■ SOURCE DOCUMENT

Aniya Holder

Personal information
- Born: 3 August 2001 (age 24) Grahamstown, South Africa
- Home town: Port Elizabeth, South Africa
- Height: 1.75 m (5 ft 9 in)
- Weight: 75 kg (165 lb)

Climbing career
- Type of climber: Competition climbing, speed climbing
- World finals: IFSC African Continental Champion in 2023 (speed)

Medal record
Women's competition climbing
Representing South Africa
African Championships
| Bronze medal – third place | 2021 Johannesburg | Bouldering |
| Bronze medal – third place | 2021 Johannesburg | Lead |

= Aniya Holder =

South African climber (born 2001)

Aniya Holder (born 3 August 2001) is a South African rock climber who specializes in competition climbing, particularly speed climbing. As of 2024, Holder is the reigning female African Continental Champion in women's speed climbing, and represented South Africa in speed cllimbing at the 2024 Summer Olympics.

==Early life==
Holder was born on 3 August 2001 in Grahamstown (now Makhanda), South Africa. She grew up in Makhanda as one of seven children, and her father was a director of music at Kingswood College. Holder was homeschooled and tried both dancing and karate before picking up climbing at age 14. She began climbing at a small wall at Rhodes University and started joining the university's club on outdoor climbing trips at 16.

==Competitive climbing career==
Holder participated in her first competitive climbing event at 17 and originally kept to the boulder and lead categories. In 2021, however, she fractured her knuckles by punching a volume hold on the wall. Soon after partially healing from that injury, Holder dislocated her elbow while bouldering, which necessitated five months' rest to rehabilitate. Her coach, Jay-D Muller, suggested that she try speed climbing as a less painful and less injury-prone alternative to boulder and lead. Holder has said doesn't have such hard, compressed moves – it's more running up the wall." She began speed climbing in October 2022 and took a liking to it, despite the poor facilities available to her — the international standard route is 15 meters, but the gym in Gqeberha only has a 6-meter wall, which must be changed every 1–3 months to resemble each third of the official route. In late 2023, she entered her first-ever speed climbing competition and won.

Items stored from a collection
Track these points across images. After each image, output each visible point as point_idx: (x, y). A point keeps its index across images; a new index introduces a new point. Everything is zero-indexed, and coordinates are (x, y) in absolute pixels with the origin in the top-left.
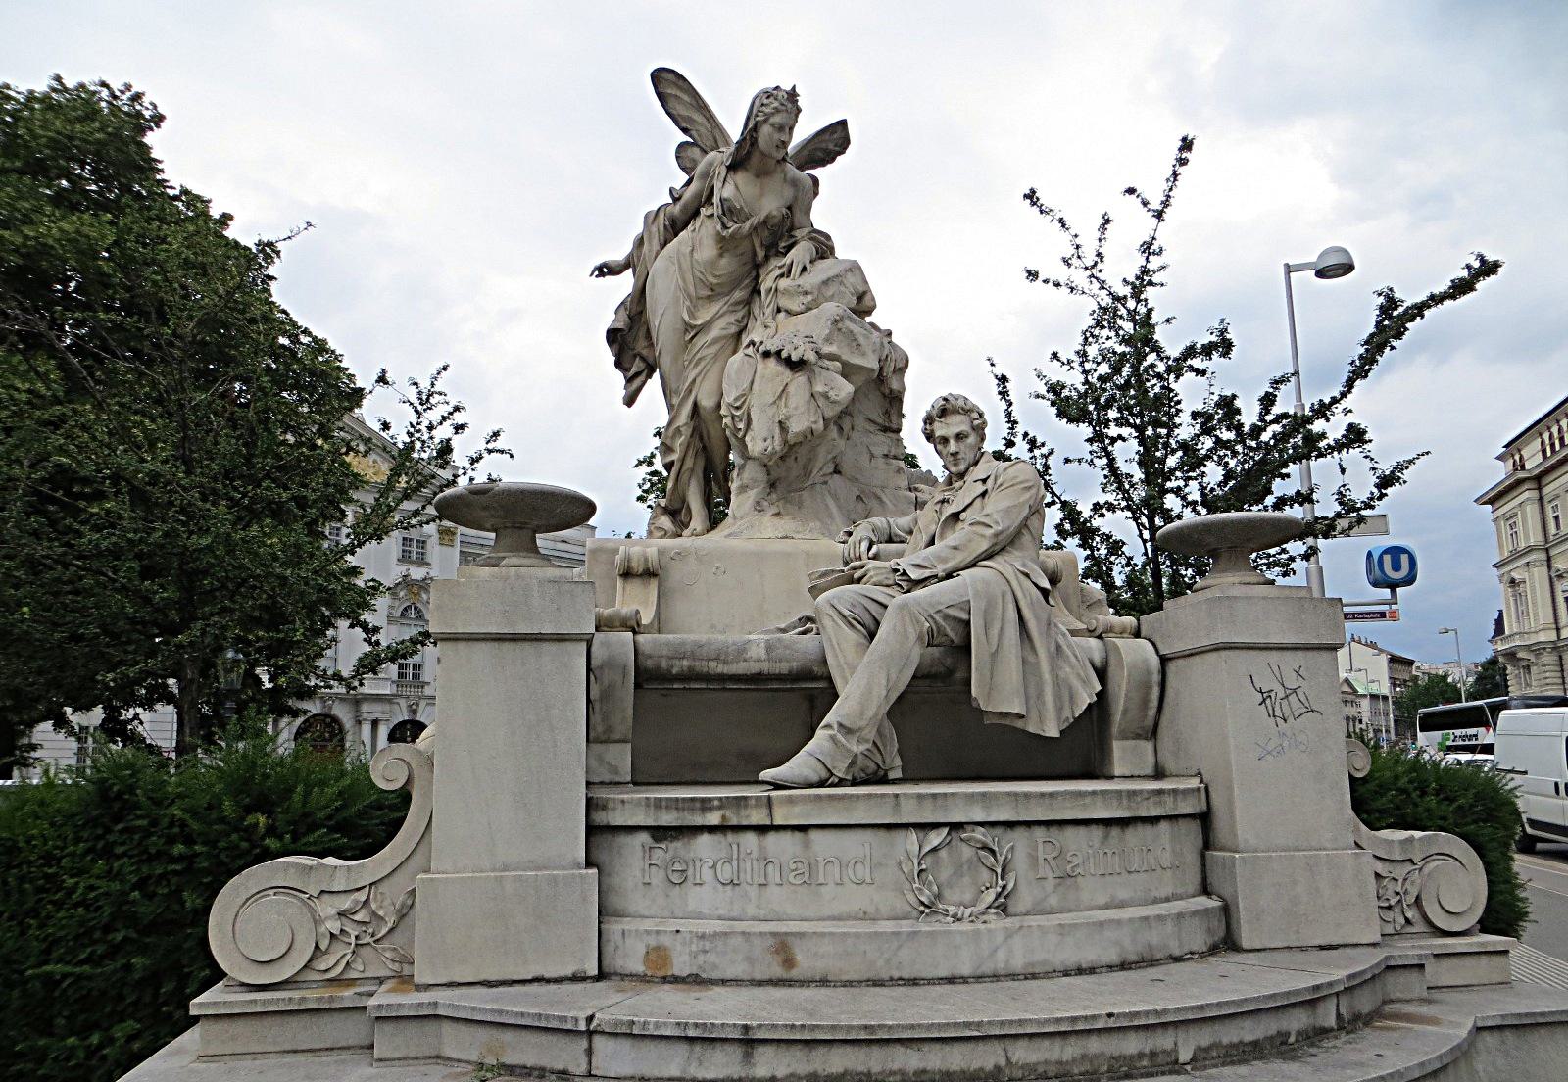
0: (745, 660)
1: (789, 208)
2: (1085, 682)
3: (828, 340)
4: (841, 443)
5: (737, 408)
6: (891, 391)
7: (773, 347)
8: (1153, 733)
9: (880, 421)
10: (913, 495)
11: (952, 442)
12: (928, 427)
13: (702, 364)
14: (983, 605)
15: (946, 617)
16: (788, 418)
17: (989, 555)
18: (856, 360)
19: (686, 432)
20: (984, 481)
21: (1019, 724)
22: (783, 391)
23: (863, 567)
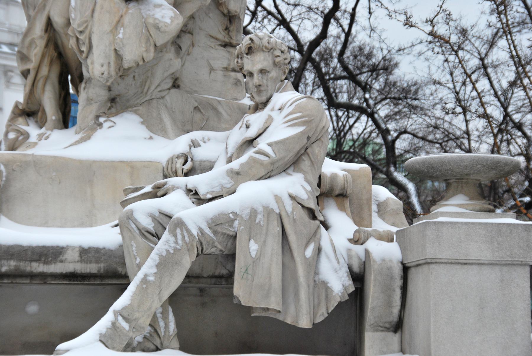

■ WHAT YOU NEED TO DO
A. Answer these from the Aniya Holder article:
(i) At what age did Holder take up climbing?
(ii) Which coach suggested she try speed climbing?
(iii) How tall is the wall at the gym in Gqeberha?
B. Reproduce the stretch of the Aniya Holder article from "Personal information" through "in 2023 (speed)".
C. Carry on the Aniya Holder article past its final sentence.
The records come from a separate source, not from the Aniya Holder article.

■ THE RESPONSES
A.
(i) 14
(ii) Jay-D Muller
(iii) 6 meters

B.
Personal information
- Born: 3 August 2001 (age 24) Grahamstown, South Africa
- Home town: Port Elizabeth, South Africa
- Height: 1.75 m (5 ft 9 in)
- Weight: 75 kg (165 lb)

Climbing career
- Type of climber: Competition climbing, speed climbing
- World finals: IFSC African Continental Champion in 2023 (speed)

C.
Holder won first-place in the International Federation of Sport Climbing (IFSC)'s 2023 African Continental Championship, but initially began training for it without realizing the event was a qualifier for the 2024 Summer Olympics. At the competition, held in Pretoria in December 2023, she qualified for the speed climbing event's final round with a time of 11.89 seconds, and won the final with a time of 11.33 seconds, over two seconds faster than second-place finisher Tegwen Oates.

Holder is the only woman representing an African nation in the speed climbing event at the 2024 Paris Summer Olympics. She is joined on Team South Africa by fellow speed climber Joshua Bruyns as well as boulder-and-lead combined climbers Lauren Mukheibir and Mel Janse van Rensburg. In the qualification seeding rounds of the Paris Olympics, held in Le Bourget, Holder achieved a new personal best time of 9.12 seconds and received the 14th seed for the elimination rounds. Holder exited the competition later that same day, posting a 9.36–second run in a round where she was eliminated by Aleksandra Mirosław, the event's current world record holder.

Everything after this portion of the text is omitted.